Around 70 segments are spotted for each 30-minute news video. This means an average of 3 segments in a minute. If a topic is not too long, we can place all of the segments in one topic into one window. This view could be a good presentation of a topic as well as a good summarization tool.
An example is shown in Figure 7 and Figure 8. Each pair of a picture and a sentence is an associated pair. The picture is a key image, and the sentence is a key-sentence. The position of the pair is determined by the situations defined in the previous section: segments for VISIT/TRAVEL or LOCATION are placed in the top row; the MEETING or CROWD segments are in the second row; SPEECH/OPINION segments are in the bottom row. Thus, the first row shows Mr.Clinton's visit to Ireland and the preparation for him in Belfast; the second row explains the politicians and people in that country; the third row shows each speech or opinion about Ireland peace.In this view, the time order of segments is kept only inside each row. This is mainly for saving the space. If we keep the order across the row, i.e. if all the segments are placed in the order of their presented time, we get the view shown in Figure 9. This view enables us to overlook how the topic is organized. Visit and place information is given first, meeting information is given second, then a few public speeches and opinions are given. As we can see in this example, we can grasp the rough structure of the topic by taking a brief look at the explainer.
As mentioned before, the situations such as ``speech scene'' situation can be a good tag for video segments. Currently, we are trying to extract additional information from transcripts. The name of a speaker, attendants in a meeting/conference, a visitor and location of visit, etc. With these data, video segment retrieval can be much more efficient.
We described the idea of the Spotting by Association in news video. By this method, video segments with typical semantics are detected by associating language clue and image clue.

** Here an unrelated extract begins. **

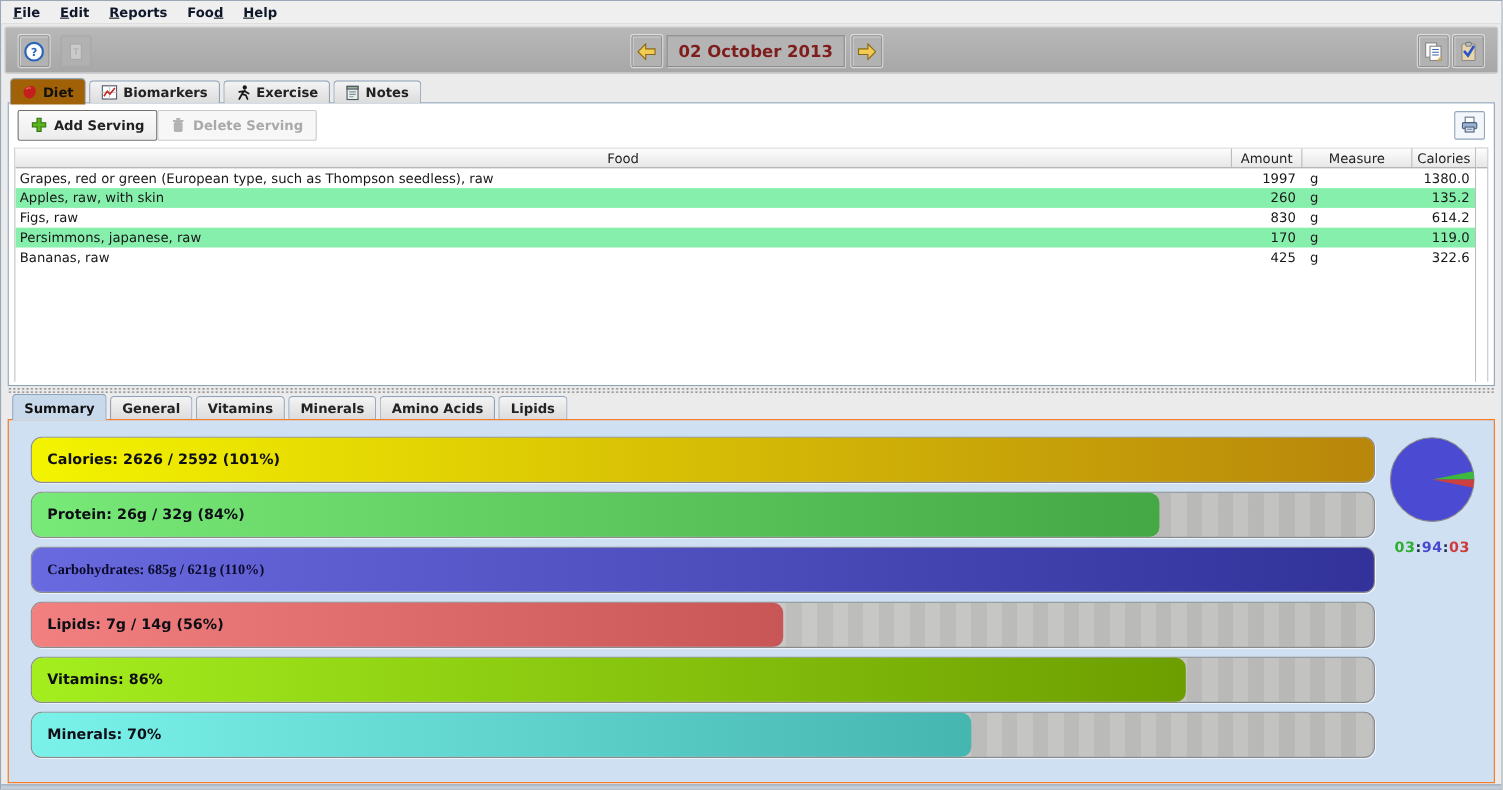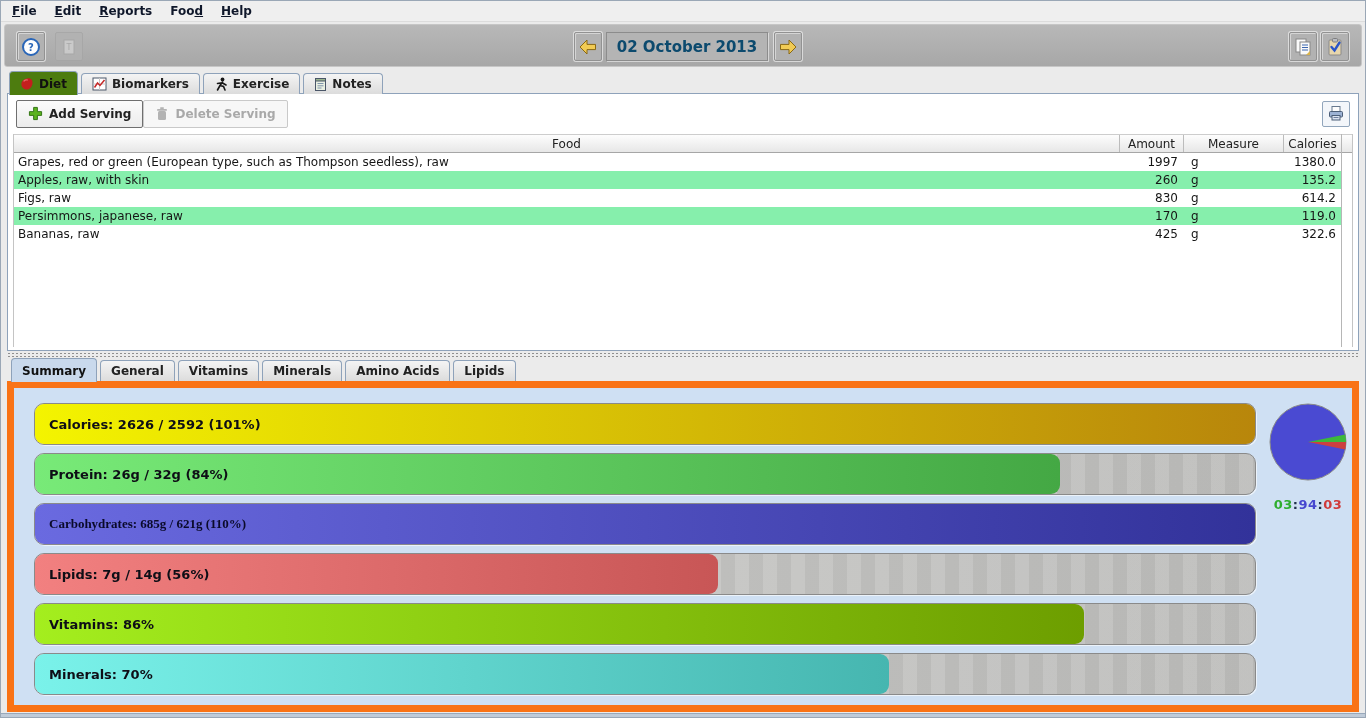"02 October 2013" .date-box { color: #0c4a6e -> #7f1d1d }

Our experiments have shown that many correct segments can be detected with our method. Most of the detected segments fit the typical situations we introduced in this paper. We also proposed new applications by using detected news segments.
There are many areas for future work. One of the most important areas is the improvement of key image and key-sentence detection. Another is to check the effectiveness of this method with other kinds of videos.